GIVEN PASSAGE section start
For our purpose here, we will focus on one such practice, the situation in which a sample is not really chosen randomly, but in the context of the categorical variable that is being studied, the sample is regarded as random. For example, say that you are interested in the proportion of students at a certain college who suffer from seasonal allergies. For that purpose, the students in a large engineering class could be considered as a random sample, since there is nothing about being in an engineering class that makes you more or less likely to suffer from seasonal allergies. Technically, the engineering class is a convenience sample, but it is treated as a random sample in the context of this categorical variable. On the other hand, if you are interested in the proportion of students in the college who have math anxiety, then the class of engineering students clearly could not be viewed as a random sample, since engineering students probably have a much lower incidence of math anxiety than the college population overall.
Checking that our data satisfy the conditions under which the test can be reliably used is a very important part of the hypothesis testing process. So far we haven’t explicitly included it in the 4-step process of hypothesis testing, but now that we are discussing a specific test, you can see how it fits into the process. We are therefore now going to amend our 4-step process of hypothesis testing to include this extremely important part of the process.
The Four Steps in Hypothesis Testing
-
State the appropriate null and alternative hypotheses, Ho and Ha.
-
Obtain a random sample, collect relevant data, and check whether the data meet the conditions under which the test can be used. If the conditions are met, summarize the data using a test statistic.
-
Find the p-value of the test.
-
Based on the p-value, decide whether or not the results are significant and draw your conclusions in context.
GIVEN PASSAGE section end
WHAT THIS TASK INVOLVES: In the passage on hypothesis testing, why can't the engineering class be viewed as a random sample when studying math anxiety?
GIVEN DATA section start
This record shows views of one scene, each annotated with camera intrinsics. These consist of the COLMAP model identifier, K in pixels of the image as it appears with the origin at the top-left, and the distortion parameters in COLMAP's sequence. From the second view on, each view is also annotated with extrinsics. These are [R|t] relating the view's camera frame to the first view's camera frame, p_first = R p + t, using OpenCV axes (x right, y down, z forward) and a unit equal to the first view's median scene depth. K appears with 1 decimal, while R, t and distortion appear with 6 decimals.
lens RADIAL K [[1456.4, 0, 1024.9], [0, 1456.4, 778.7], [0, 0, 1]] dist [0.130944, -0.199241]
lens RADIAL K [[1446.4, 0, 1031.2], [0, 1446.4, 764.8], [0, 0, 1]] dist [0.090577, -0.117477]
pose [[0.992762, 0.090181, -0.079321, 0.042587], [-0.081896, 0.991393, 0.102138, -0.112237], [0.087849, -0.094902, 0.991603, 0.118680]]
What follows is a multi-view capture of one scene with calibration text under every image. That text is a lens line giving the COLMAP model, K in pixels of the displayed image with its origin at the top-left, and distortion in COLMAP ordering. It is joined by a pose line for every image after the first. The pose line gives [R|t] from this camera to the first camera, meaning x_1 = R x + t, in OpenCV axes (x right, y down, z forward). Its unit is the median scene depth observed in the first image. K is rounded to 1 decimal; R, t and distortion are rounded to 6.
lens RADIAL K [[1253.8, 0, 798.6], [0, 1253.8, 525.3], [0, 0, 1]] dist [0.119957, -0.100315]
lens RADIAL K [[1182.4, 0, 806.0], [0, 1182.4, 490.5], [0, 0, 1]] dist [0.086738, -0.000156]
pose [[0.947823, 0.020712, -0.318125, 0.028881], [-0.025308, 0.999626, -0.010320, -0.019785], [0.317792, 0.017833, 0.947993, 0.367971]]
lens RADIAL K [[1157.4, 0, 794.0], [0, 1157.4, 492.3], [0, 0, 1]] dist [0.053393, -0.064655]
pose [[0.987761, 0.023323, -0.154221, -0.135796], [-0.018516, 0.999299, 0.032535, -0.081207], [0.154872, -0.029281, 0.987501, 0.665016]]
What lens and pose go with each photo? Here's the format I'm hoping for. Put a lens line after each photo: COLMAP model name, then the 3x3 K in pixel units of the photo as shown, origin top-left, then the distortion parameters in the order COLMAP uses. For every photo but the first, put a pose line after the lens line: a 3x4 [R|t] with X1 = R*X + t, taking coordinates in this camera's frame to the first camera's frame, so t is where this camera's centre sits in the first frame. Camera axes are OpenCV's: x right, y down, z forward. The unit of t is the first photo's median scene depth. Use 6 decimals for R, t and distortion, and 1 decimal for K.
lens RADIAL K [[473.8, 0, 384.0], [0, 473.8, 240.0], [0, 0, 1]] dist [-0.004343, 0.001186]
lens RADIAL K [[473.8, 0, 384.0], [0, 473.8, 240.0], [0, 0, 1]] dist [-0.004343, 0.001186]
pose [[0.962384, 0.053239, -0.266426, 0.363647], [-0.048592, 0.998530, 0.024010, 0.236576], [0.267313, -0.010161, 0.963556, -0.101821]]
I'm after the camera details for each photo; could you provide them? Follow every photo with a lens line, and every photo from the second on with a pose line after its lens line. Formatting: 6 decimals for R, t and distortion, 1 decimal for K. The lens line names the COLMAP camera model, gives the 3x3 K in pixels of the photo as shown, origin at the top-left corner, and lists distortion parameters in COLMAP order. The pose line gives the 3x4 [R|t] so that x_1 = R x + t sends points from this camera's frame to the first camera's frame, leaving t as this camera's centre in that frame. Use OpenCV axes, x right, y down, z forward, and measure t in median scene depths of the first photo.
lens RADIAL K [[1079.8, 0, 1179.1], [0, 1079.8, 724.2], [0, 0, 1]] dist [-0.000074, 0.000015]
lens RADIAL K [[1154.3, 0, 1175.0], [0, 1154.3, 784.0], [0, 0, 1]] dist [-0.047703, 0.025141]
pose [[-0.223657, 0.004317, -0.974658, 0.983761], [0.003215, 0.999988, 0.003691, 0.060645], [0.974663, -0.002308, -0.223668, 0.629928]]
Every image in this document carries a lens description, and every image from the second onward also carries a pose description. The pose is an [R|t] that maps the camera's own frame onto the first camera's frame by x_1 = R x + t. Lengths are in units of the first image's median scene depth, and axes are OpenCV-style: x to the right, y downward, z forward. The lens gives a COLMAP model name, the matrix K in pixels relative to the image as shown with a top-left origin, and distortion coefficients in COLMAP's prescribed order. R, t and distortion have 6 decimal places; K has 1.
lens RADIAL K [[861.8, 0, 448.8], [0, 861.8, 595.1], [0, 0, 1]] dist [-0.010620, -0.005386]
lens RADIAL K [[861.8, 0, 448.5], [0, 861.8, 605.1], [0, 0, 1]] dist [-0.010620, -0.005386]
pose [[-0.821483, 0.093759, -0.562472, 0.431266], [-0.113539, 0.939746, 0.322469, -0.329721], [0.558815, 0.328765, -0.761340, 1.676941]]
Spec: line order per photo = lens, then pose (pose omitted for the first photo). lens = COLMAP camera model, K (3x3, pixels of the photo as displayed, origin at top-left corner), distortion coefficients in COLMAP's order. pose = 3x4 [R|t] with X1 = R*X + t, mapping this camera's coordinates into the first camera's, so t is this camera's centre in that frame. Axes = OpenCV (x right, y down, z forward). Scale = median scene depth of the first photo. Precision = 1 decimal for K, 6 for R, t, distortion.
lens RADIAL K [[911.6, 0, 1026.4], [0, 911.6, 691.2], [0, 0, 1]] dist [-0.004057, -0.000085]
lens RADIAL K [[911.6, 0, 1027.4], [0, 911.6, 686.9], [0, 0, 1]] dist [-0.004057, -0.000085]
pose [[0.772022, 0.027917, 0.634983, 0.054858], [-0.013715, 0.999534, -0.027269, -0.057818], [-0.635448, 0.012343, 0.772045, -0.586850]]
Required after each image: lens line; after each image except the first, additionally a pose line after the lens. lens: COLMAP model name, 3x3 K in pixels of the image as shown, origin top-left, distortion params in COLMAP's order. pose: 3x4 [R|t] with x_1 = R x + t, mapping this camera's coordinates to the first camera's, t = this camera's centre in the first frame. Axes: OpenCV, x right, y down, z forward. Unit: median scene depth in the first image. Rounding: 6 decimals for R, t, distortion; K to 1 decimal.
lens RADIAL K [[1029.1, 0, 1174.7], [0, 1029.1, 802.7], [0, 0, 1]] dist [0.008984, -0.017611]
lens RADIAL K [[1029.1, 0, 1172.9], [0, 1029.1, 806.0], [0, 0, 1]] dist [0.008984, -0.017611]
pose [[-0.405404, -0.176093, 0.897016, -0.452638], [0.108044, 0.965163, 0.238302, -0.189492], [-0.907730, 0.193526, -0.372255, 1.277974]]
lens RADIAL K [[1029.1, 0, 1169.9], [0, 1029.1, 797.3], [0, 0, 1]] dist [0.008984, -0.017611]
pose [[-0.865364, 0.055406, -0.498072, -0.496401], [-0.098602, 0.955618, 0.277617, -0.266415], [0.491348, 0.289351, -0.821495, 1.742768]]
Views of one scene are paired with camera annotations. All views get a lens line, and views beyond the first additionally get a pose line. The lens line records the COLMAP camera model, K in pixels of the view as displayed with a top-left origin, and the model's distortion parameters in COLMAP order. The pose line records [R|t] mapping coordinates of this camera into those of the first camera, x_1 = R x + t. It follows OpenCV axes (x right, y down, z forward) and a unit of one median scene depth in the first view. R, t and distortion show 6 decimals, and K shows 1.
GIVEN DATA section end
WRITTEN SOLUTION: Engineering students probably have a much lower incidence of math anxiety than the college population overall.